Look I am all for increasing fines but people need to stop discussing a fine's impact in terms of global revenue etc.. It is useful but in cases like this the question is do you think that 2.5% of their profits came from this one action, because if not then it was a net loss and the fine will discourage it going forward because it doesn't make sense.

[–] Attacker94@lemmy.world 4 points 1 day ago (1 children)

I would much rather over tune the fine than make it a cost of doing business, in general accountants think backwards to most people and they won't tell the higher ups to change anything until it really affects the bottom line.

[–] Squizzy@lemmy.world 1 points 1 day ago (1 children)

My point was it isnt a cost of doing business, if your costs are more than your earnings then it is just bad business.

We dont have a view of how much profit this infraction earned them but I would have a hard time believing it approached 2.5% of their global profit.

Any bean counter is going to love pointing out a fuck up of someone else that they can take credit for remedying.

[–] JohnEdwa@sopuli.xyz 4 points 1 day ago* (last edited 1 day ago)

You don't believe that the anticompetitive ad stuff Google has been doing for 11 years approached 2.5% of their one year profit?

[–] CheeseNoodle@lemmy.world 10 points 1 day ago (1 children)

Its worth remembering that EU fines are not one and done, if you don't fix the problem they fine you repeatedly.

[–] aaravchen@lemmy.zip 2 points 1 day ago

Except so far the only time they've actually gotten any fines paid by anyone significant, the initial multi-billion euro fine on Meta was settles for only a few hundred million euro after half a decade of litigation and ended up including all subsequent fines in what was forgiven despite them continuing the activity. In theory it should dissuade them, but the companies being fined that really deserve it have annual profits greater than most countries' GDPs. They can litigate indefinitely against the entire EuroBlock and keep making a profit from the activities while doing it.

[–] themurphy@lemmy.ml 6 points 1 day ago

Yeah, just as they promised. For every fee they up the numbers. This time they are also ready to do more than hurting their wallets directly, which is much more interesting.

Otherwise Google will just treat is as a cost of doing business.

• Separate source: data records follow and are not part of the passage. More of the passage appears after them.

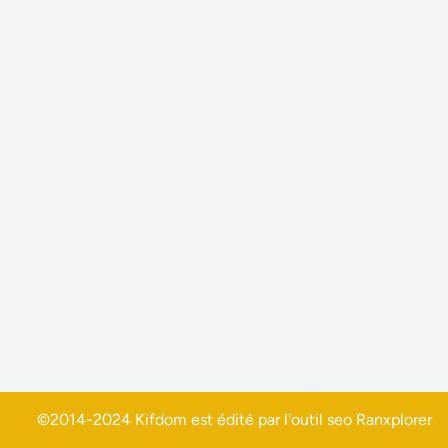
©2014-2024 Kifdom est édité par l'outil seo
Ranxplorer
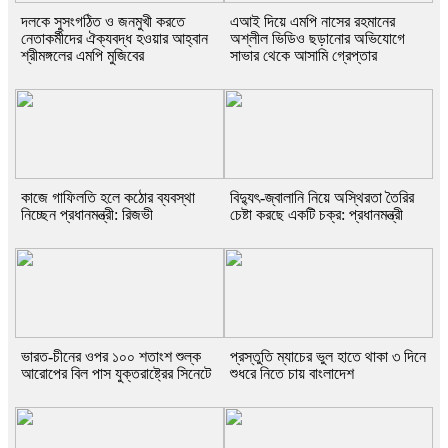
দলকে সুসংগঠিত ও জনমুখী করতে
এআই দিয়ে এমপি নাসের রহমানের
নেতাকর্মীদের ঐক্যবদ্ধ হওয়ার আহ্বান
অশ্লীল ভিডিও ছড়ানোর অভিযোগে
শ্রীমঙ্গলের এমপি মুজিবের
সাভার থেকে আসামি গ্রেপ্তার
কাজে গাফিলতি হলে কঠোর ব্যবস্থা
বিদ্যুৎ-জ্বালানি নিয়ে অস্থিরতা তৈরির
নিচ্ছেন প্রধানমন্ত্রী: রিজভী
চেষ্টা করছে একটি চক্র: প্রধানমন্ত্রী
ভারত-চীনের ওপর ১০০ শতাংশ শুল্ক
প্রস্তুতি ম্যাচের ভুল হাতে থাকা ৩ দিনে
আরোপের বিল পাস যুক্তরাষ্ট্রের সিনেটে
শুধরে নিতে চায় বাংলাদেশ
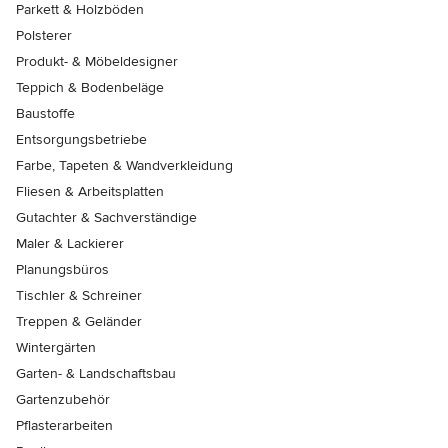
Parkett & Holzböden
Polsterer
Produkt- & Möbeldesigner
Teppich & Bodenbeläge
Baustoffe
Entsorgungsbetriebe
Farbe, Tapeten & Wandverkleidung
Fliesen & Arbeitsplatten
Gutachter & Sachverständige
Maler & Lackierer
Planungsbüros
Tischler & Schreiner
Treppen & Geländer
Wintergärten
Garten- & Landschaftsbau
Gartenzubehör
Pflasterarbeiten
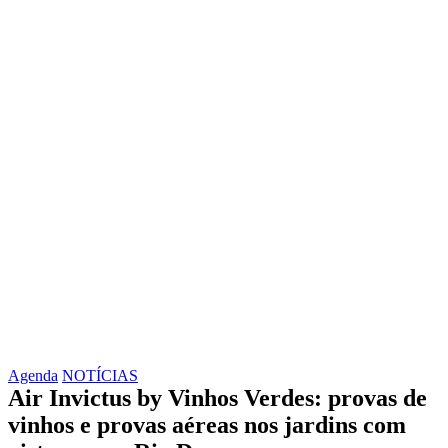
Agenda
NOTÍCIAS
Air Invictus by Vinhos Verdes: provas de
vinhos e provas aéreas nos jardins com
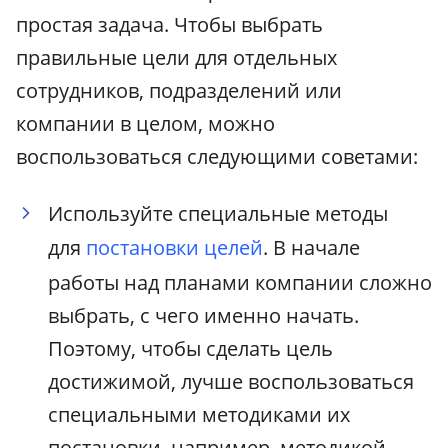
простая задача. Чтобы выбрать
правильные цели для отдельных
сотрудников, подразделений или
компании в целом, можно
воспользоваться следующими советами:
Используйте специальные методы
для
постановки целей
. В начале
работы над планами компании сложно
выбрать, с чего именно начать.
Поэтому, чтобы сделать цель
достижимой, лучше воспользоваться
специальными методиками их
постановки, например, методикой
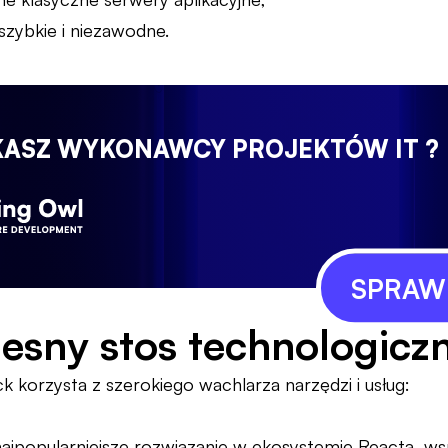
 szybkie i niezawodne.
KASZ WYKONAWCY PROJEKTÓW IT ?
SPRAWD
sny stos technologicz
k korzysta z szerokiego wachlarza narzędzi i usług:
ajpopularniejsze rozwiązanie w ekosystemie Reacta, wsp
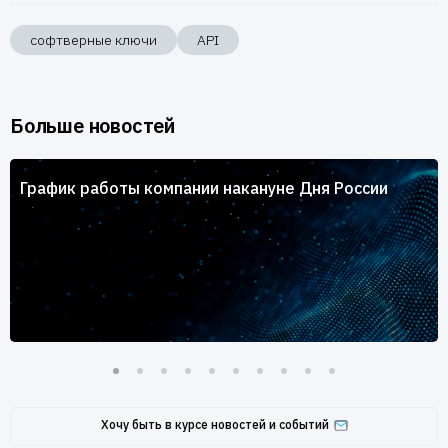
софтверные ключи
API
Больше новостей
График работы компании накануне Дня России
Хочу быть в курсе новостей и событий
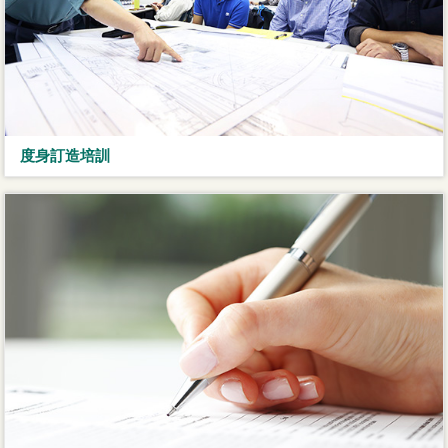
度身訂造培訓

[–] goatinspace@feddit.org 1 points 1 day ago
[–] hector@lemmy.today 1 points 1 day ago

The us admin will work to cancel it, as long as google is up to date on their protection money paid under the table through layers of shell companies. Also a specific extra commission. It is exactly like that. These guys are the most corrupt us Administration ever. And they are making money hand over fist under the table in addition to the 3.6 billion extra they have already made that they would not have. They being the president's share of business ventures. His appointees are getting paid too you can bet.